Here are highlights from a few last-December blog posts:
Friday, 12/21/18
"The underlying data (slowing growth, yet still low recession risk) makes, per the following, for some upside risk for the market heading into 2019..."Wednesday, 12/19/18
"...the stock market can send ominous signals about the prospects for general conditions going forward, but reacting to that sentiment in the face of an albeit slower ongoing expansion can be quite dangerous."Wednesday, 12/19/18
"...present general conditions (always subject to change) remain supportive of economic growth, and, thus, an ultimate continuation of the bull market -- despite the present bout of extreme volatility."
Saturday, 12/15/18
"Question: Why, with all of this volatility, aren't we moving client portfolios to a defensively-biased allocation?
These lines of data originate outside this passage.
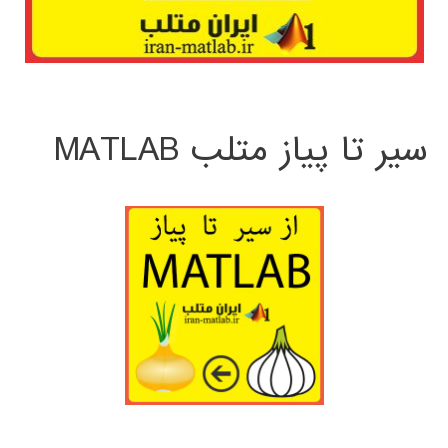
سیر تا پیاز متلب MATLAB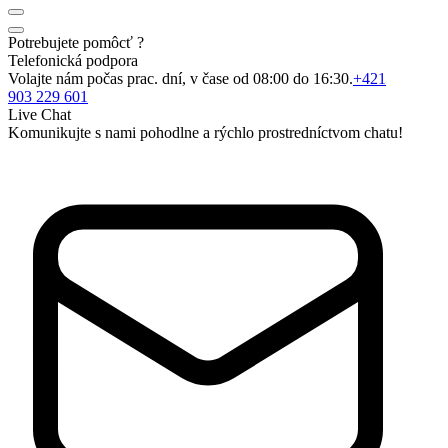
Potrebujete pomôcť ?
Telefonická podpora
Volajte nám počas prac. dní, v čase od 08:00 do 16:30.
+421
903 229 601
Live Chat
Komunikujte s nami pohodlne a rýchlo prostredníctvom chatu!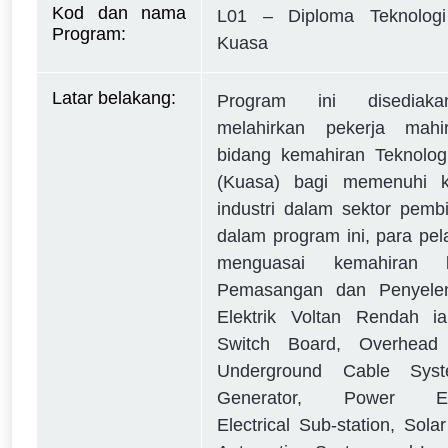
Kod dan nama 
L01 – Diploma Teknologi 
Program:
Kuasa
Latar belakang:
Program ini disediak
melahirkan pekerja mah
bidang kemahiran Teknologi
(Kuasa) bagi memenuhi k
industri dalam sektor pemb
dalam program ini, para pela
menguasai kemahiran be
Pemasangan dan Penyele
Elektrik Voltan Rendah ia
Switch Board, Overhead
Underground Cable Sys
Generator, Power Elec
Electrical Sub-station, Sola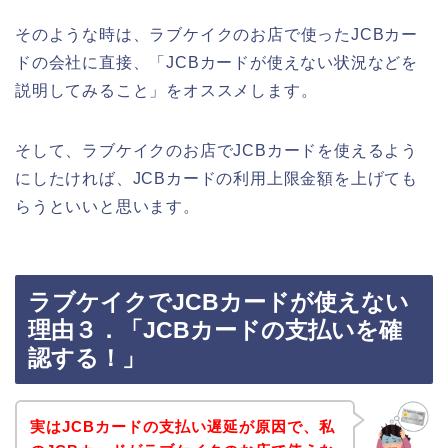
そのような時は、ラブケイクのお店で使ったJCBカー
ドの会社に直接、「JCBカードが使えない状況などを
説明してみること」をオススメします。
そして、ラブケイクのお店でJCBカードを使えるよう
にしたければ、JCBカードの利用上限金額を上げても
らうといいと思います。
ラブケイクでJCBカードが使えない
理由３．「JCBカードの支払いを確
認する！」
実はJCBカードの支払い遅延が原因で、私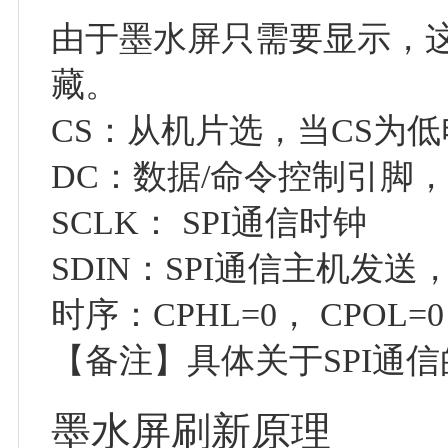
由于墨水屏只需要显示，这
藏。
CS：从机片选，当CS为
DC：数据/命令控制引脚，
SCLK： SPI通信时钟
SDIN：SPI通信主机发送
时序：CPHL=0， CPOL=0
【备注】具体关于SPI通
墨水屏刷新原理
Answer: Because typically bear markets (20+% declines that take more than a few weeks to recover) occur amid economic recessions, and the data just doesn't yet say "recession looming"."
As you (clients) well know, we have now assumed a defensive posture, despite the fact that, ironically, the market is looking to log a very strong finish to the year.
Bottom line, as was the case a year ago (despite the fact that the correction indeed resolved higher, as, per our commentaries, conditions at the time dictated), I am not forecasting near-term market movement, I'm simply explaining what motivates our positioning, and expressing our firm belief that smart long-term investing is never about short-term price fluctuations, and always about understanding underlying general conditions; which, as I summed up in Monday's video, are currently suspect.
Nobody ever said it, or did it, better than Jesse Livermore:
emphasis mine...
"In a bull market your game is to buy and hold until you believe that the bull market is near its end. To do this you must study general conditions..."
"One of the most helpful things that anybody can learn is to give up trying to catch the last eighth—or the first. These two are the most expensive eighths in the world. They have cost stock traders, in the aggregate, enough millions of dollars to build a concrete highway across the continent."
"That is about all I have learned—to study general conditions, to take a position and stick to it. I can wait without a twinge of impatience."